[Cover photo: Members of the Siekopai Nation stand united for the recovery of their ancestral homeland, known as Pë’këya. Credit: Amazon Frontlines]
We are delighted to celebrate news from late November, that our partners the Siekopai Nation of Ecuador have achieved a critical victory in recovering their rights to 42,360 hectares at the heart of their ancestral territory, Pë’këya, thanks to a court ruling on November 24, 2023 which recognized their rightful ownership of the area. The Siekopai were forcibly moved from this area, known in Spanish as Lagarto Cocha, in 1941 when a conflict broke out between Peru and Ecuador, and the whole area was militarized.
The Siekopai have tried to return to their homelands many times over the last 80 years, but early attempts to reestablish settlements were destroyed by the military. In the intervening years, national parks were created on both sides of the international border, formed by river Pë’këya, and other Indigenous communities have set up villages nearby, finding rich, apparently uninhabited lands.
Meanwhile the Siekopai, pushed upriver into Ecuador, and downriver into Peru, have been divided, and forced to make homes and find livelihoods in ecosystems very different to those embedded into their cultural and embodied memory.

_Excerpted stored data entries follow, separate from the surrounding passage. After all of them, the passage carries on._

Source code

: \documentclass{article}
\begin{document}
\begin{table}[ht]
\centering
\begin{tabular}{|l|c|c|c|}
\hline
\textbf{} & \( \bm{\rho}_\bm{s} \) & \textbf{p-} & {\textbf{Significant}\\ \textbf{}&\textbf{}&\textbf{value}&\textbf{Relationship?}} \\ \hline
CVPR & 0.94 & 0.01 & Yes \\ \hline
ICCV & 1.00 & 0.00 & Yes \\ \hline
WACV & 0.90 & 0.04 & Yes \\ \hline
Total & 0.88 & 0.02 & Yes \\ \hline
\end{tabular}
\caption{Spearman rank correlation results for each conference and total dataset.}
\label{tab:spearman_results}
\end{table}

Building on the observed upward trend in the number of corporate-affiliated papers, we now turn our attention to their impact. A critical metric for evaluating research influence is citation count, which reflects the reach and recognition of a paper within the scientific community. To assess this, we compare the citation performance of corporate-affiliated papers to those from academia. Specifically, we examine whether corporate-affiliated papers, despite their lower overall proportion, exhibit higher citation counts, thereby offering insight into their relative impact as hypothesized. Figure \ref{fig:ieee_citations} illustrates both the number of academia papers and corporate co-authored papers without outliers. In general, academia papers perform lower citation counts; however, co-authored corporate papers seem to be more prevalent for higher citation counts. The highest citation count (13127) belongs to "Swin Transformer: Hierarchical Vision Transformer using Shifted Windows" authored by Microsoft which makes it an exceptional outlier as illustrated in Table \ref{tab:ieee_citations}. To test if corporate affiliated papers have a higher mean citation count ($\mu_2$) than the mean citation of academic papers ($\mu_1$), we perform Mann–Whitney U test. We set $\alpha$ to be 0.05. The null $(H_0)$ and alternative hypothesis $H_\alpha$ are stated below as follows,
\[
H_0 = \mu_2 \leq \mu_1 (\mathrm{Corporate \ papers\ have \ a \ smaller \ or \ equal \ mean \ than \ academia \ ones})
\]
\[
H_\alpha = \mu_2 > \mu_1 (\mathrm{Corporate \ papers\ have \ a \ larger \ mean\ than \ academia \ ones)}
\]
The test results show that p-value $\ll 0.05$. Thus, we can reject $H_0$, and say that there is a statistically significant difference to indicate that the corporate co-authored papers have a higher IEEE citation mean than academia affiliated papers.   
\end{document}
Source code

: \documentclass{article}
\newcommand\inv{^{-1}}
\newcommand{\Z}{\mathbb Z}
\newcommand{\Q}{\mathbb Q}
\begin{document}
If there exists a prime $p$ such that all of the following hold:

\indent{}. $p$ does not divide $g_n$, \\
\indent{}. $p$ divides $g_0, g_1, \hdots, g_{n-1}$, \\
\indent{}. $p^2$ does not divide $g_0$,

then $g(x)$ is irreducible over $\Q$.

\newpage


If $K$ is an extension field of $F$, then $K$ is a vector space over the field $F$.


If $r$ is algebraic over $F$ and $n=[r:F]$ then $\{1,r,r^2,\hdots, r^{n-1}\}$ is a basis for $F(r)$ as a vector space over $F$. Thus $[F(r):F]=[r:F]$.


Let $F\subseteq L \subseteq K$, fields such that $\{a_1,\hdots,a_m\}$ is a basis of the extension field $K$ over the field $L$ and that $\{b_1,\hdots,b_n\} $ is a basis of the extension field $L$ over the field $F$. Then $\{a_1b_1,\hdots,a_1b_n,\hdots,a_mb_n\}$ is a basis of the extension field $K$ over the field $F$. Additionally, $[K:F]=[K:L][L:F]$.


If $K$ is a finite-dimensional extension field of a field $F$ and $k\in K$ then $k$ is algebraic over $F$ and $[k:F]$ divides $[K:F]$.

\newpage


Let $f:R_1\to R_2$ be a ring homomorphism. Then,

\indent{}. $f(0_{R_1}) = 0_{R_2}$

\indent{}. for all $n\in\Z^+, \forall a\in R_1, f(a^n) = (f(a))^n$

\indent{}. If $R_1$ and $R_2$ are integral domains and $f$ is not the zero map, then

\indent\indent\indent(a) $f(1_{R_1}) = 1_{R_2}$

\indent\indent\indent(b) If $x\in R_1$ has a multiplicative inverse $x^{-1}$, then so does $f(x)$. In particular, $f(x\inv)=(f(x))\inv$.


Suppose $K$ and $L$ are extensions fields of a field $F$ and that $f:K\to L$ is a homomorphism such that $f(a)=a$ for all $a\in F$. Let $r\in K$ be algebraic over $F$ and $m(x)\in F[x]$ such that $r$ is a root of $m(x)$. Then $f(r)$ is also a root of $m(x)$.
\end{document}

Starting in 2016, our team worked with the Siekopai when they began mapping and documenting their ancestral lands, reconnecting elders with forests and lakes they hadn’t seen since childhood, while building new relationships with the land for the youth. This work culminated in 2022 when they presented a lawsuit to the Ecuadorian Government, demanding the recognition of their land rights. The legal documentation included maps which provided evidence of their ancestral rights, with data collected using Mapeo, Digital Democracy’s flagship mapping tool which the Siekopai helped co-design.
The judgment in favor of the Siekopai came from the provincial court of Sucumbíos. It rules that the Ecuadorian environment ministry must deliver a land title to the Siekopai, as well as giving a public apology for violating their rights for all these years. This is the first time that an Indigenous People in Ecuador have been granted title to ancestral lands lying within a national park, and it sets an important precedent for the country as well as the international LandBack movement.